▸ Task requirements:
Whenever a line in the records below holds the string "left", include it in the count, and state the number alone.

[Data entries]
============================================================
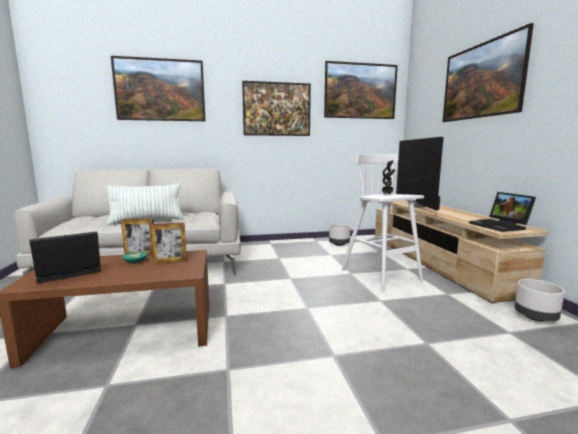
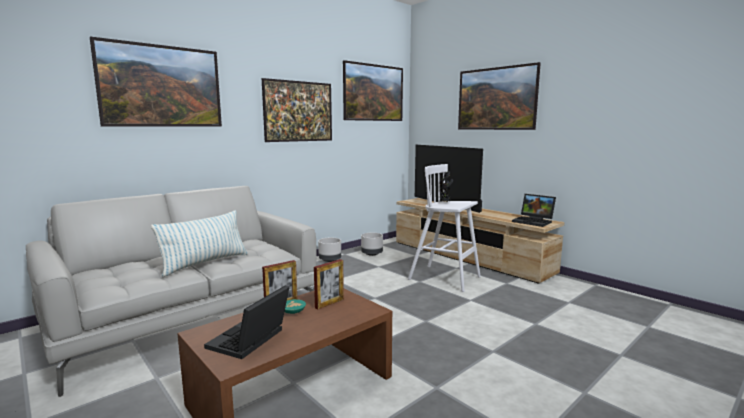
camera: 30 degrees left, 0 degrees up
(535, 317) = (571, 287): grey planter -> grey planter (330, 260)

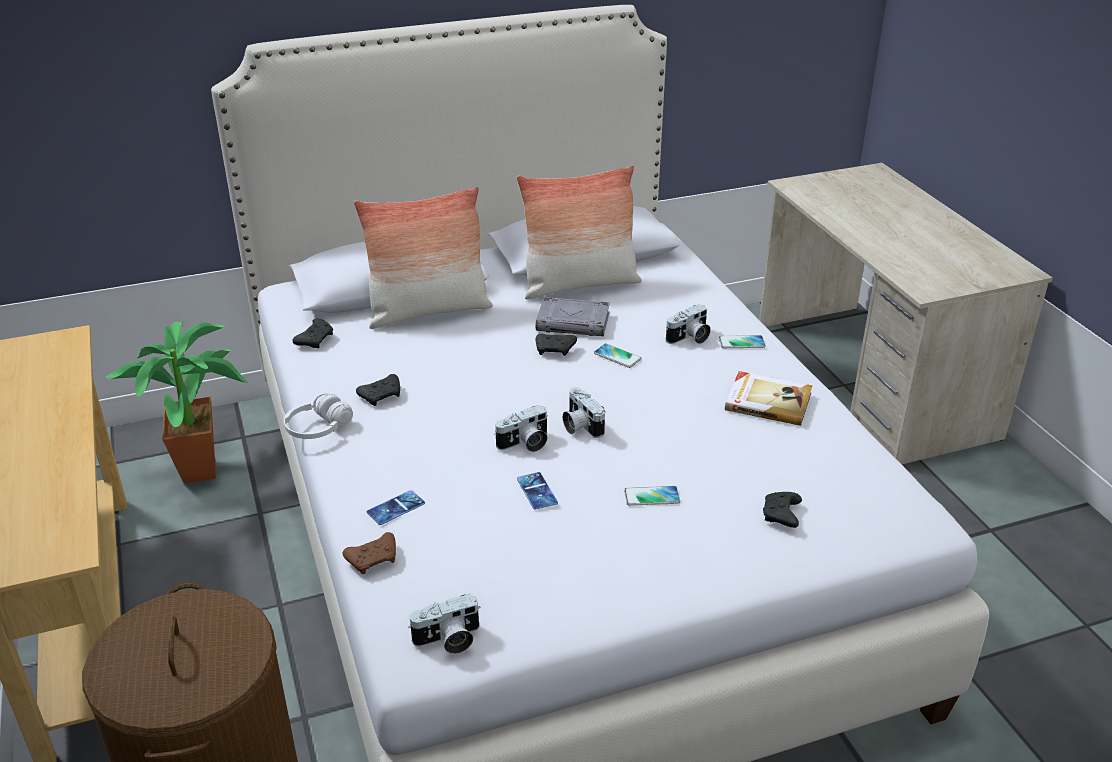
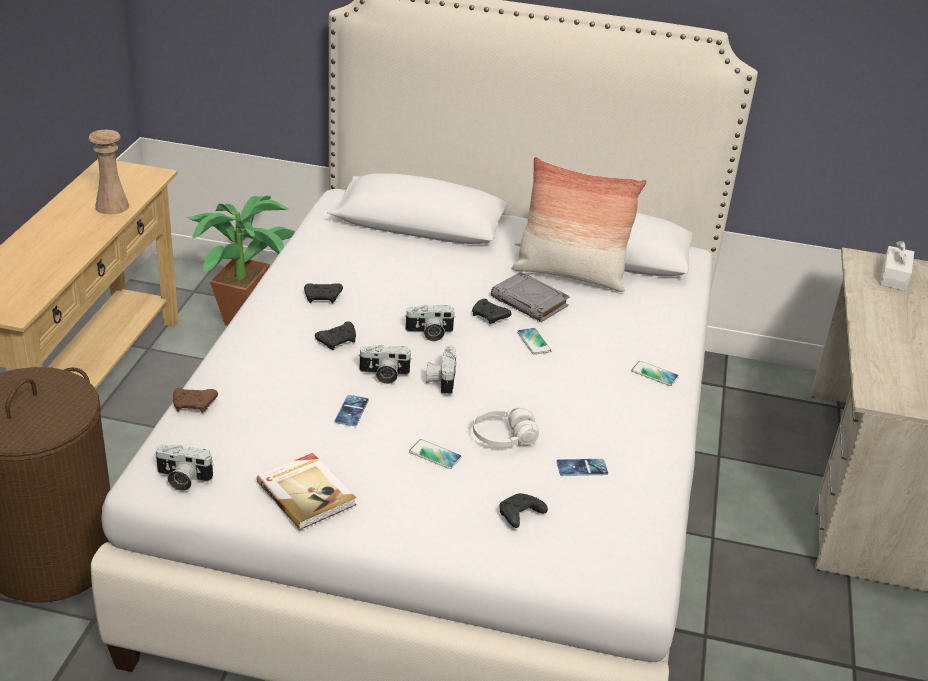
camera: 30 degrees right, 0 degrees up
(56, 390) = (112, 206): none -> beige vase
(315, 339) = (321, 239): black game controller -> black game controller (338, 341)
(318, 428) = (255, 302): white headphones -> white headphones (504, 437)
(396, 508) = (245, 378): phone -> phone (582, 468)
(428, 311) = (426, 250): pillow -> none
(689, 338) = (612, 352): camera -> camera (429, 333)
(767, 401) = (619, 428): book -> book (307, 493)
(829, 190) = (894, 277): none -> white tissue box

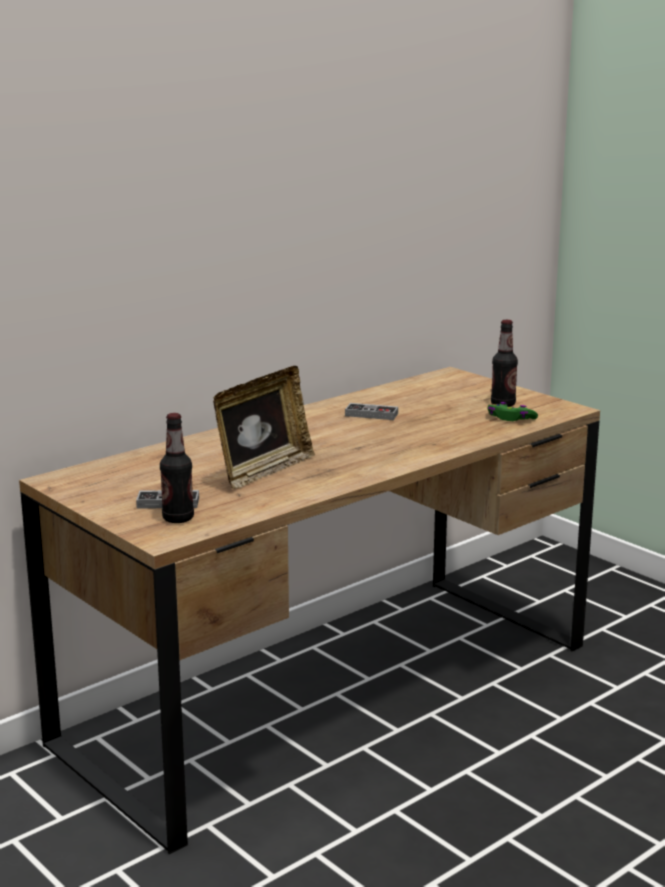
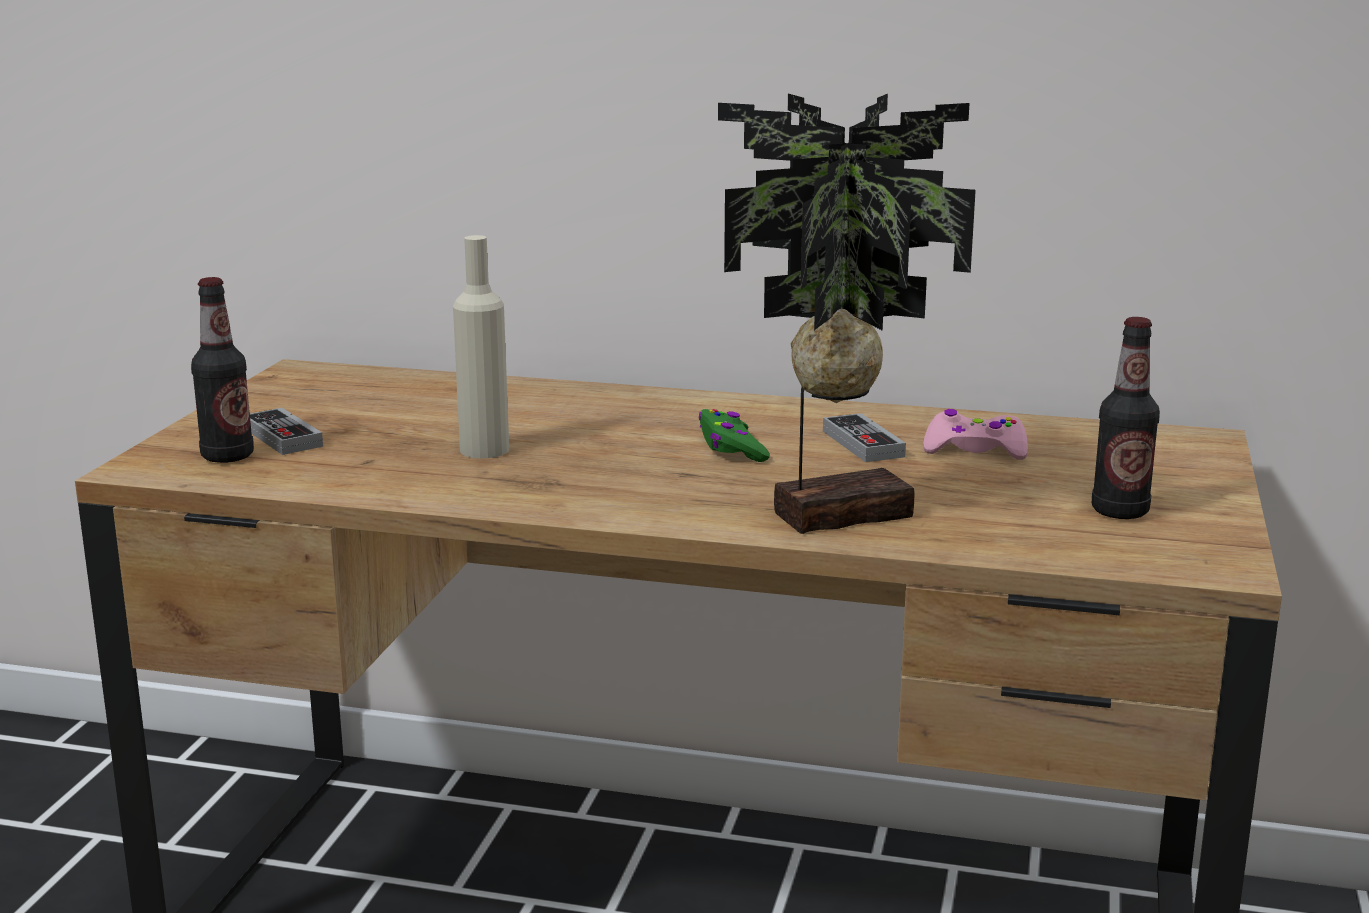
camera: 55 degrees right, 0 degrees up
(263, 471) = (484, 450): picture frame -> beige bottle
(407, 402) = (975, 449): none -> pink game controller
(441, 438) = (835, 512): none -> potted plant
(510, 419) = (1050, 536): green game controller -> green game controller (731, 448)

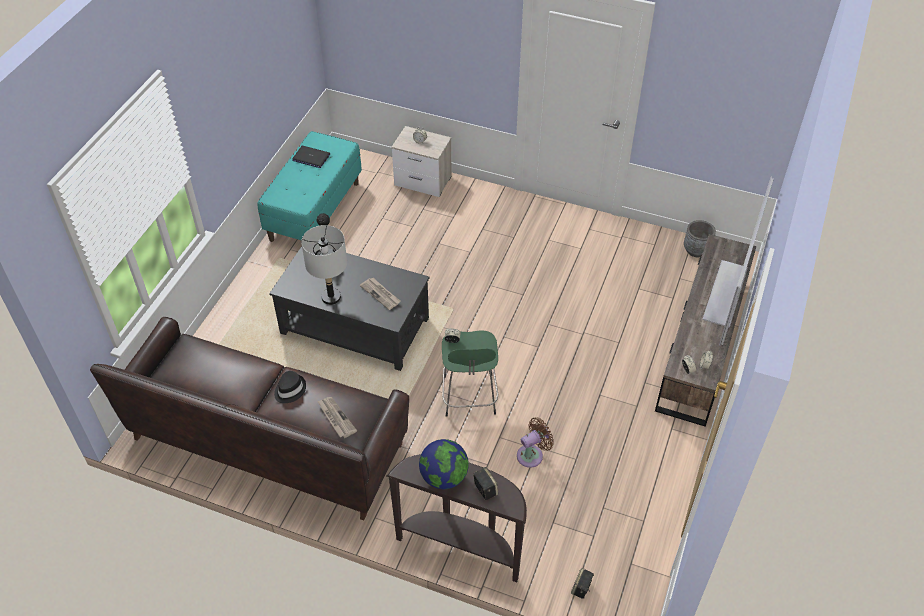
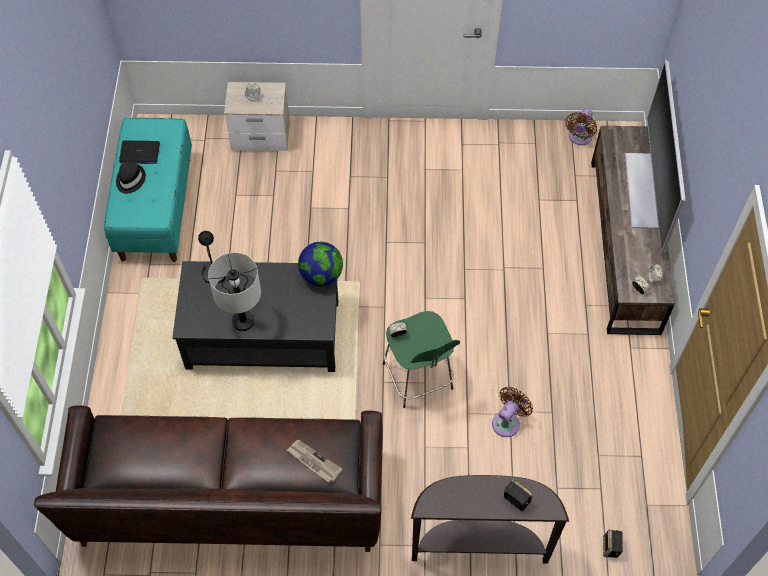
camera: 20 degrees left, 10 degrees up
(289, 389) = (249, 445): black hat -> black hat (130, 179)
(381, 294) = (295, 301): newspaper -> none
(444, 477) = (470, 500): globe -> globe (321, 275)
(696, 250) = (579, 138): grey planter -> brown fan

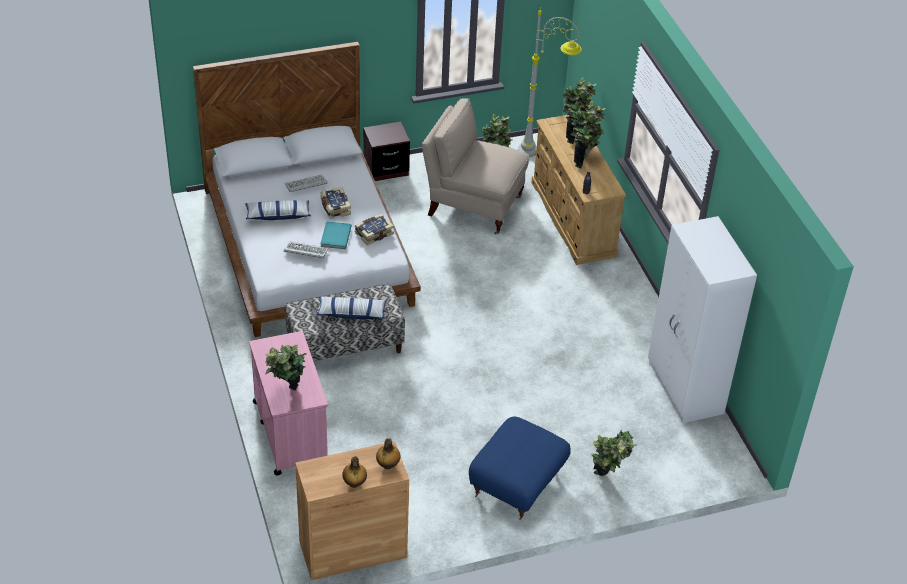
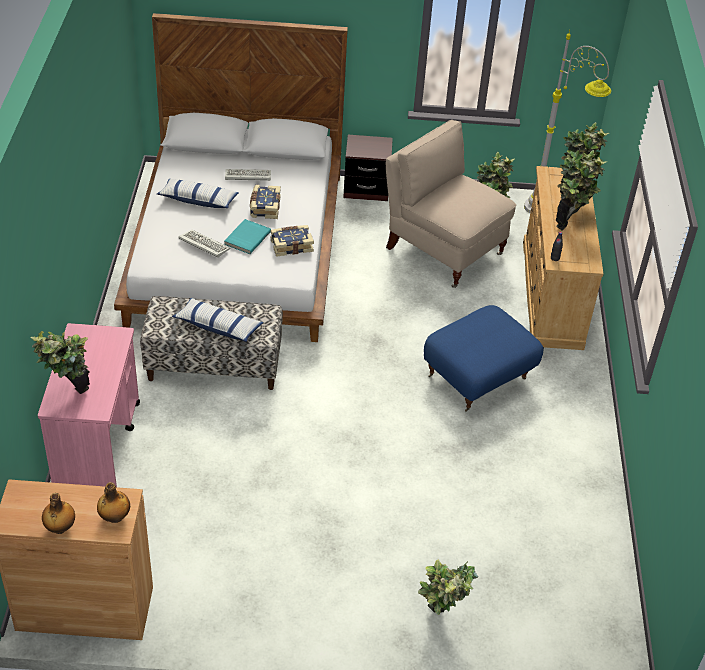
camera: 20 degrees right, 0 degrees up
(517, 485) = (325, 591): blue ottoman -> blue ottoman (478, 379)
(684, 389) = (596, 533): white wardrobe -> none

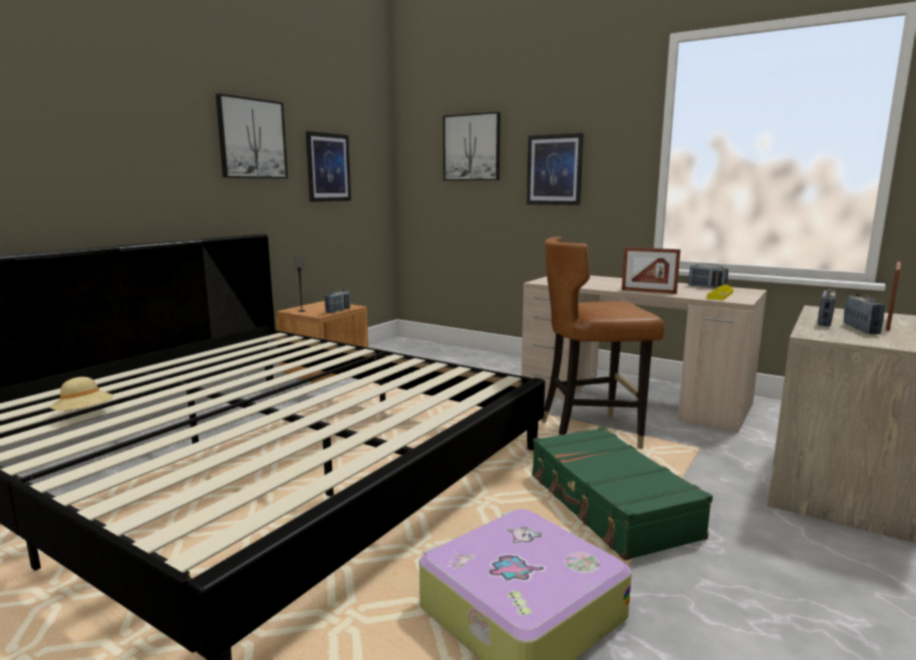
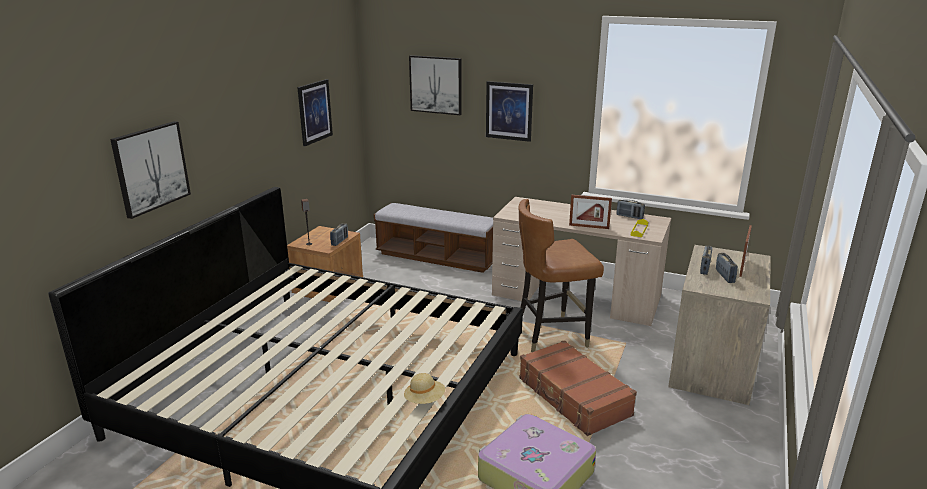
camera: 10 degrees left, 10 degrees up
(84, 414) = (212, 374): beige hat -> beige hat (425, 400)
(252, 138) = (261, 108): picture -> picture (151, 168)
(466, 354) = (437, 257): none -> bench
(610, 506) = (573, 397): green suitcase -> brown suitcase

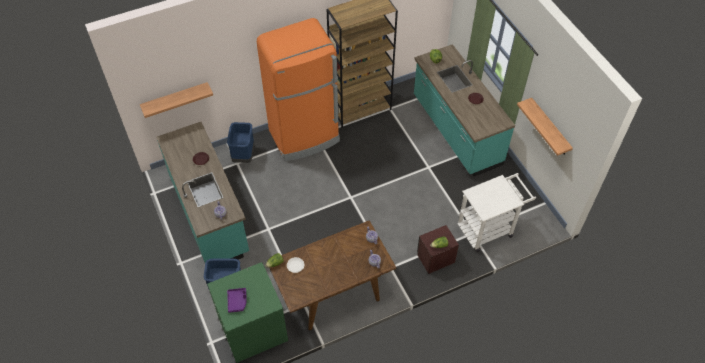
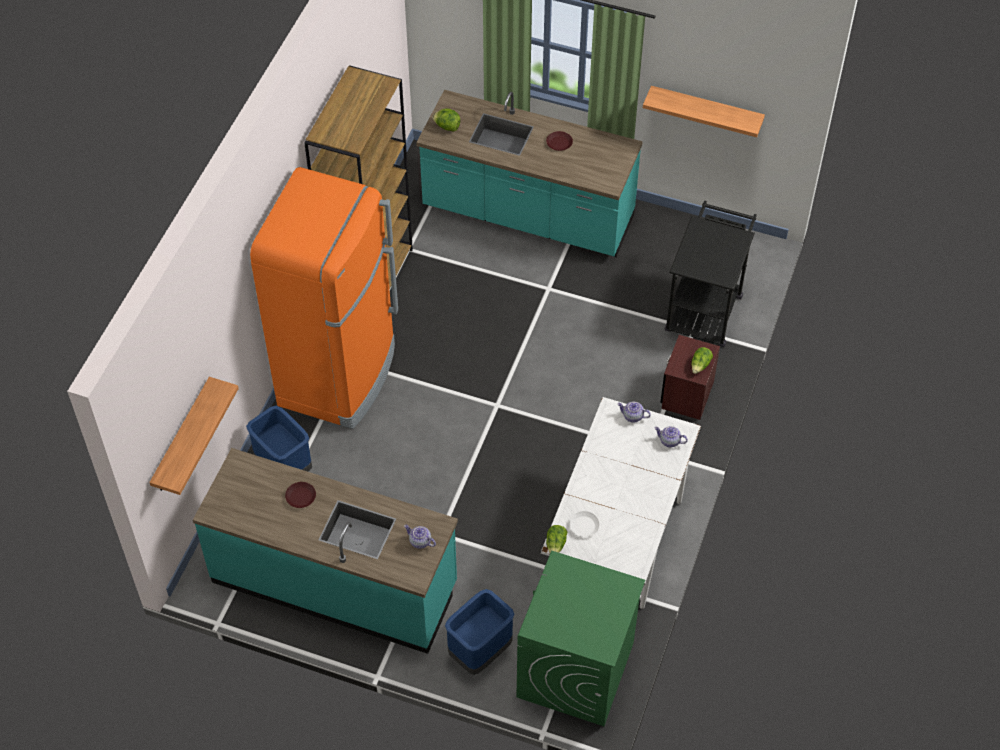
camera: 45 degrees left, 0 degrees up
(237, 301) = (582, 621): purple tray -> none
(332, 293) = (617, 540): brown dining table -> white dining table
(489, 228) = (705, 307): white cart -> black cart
============================================================
▸ Written reply:
4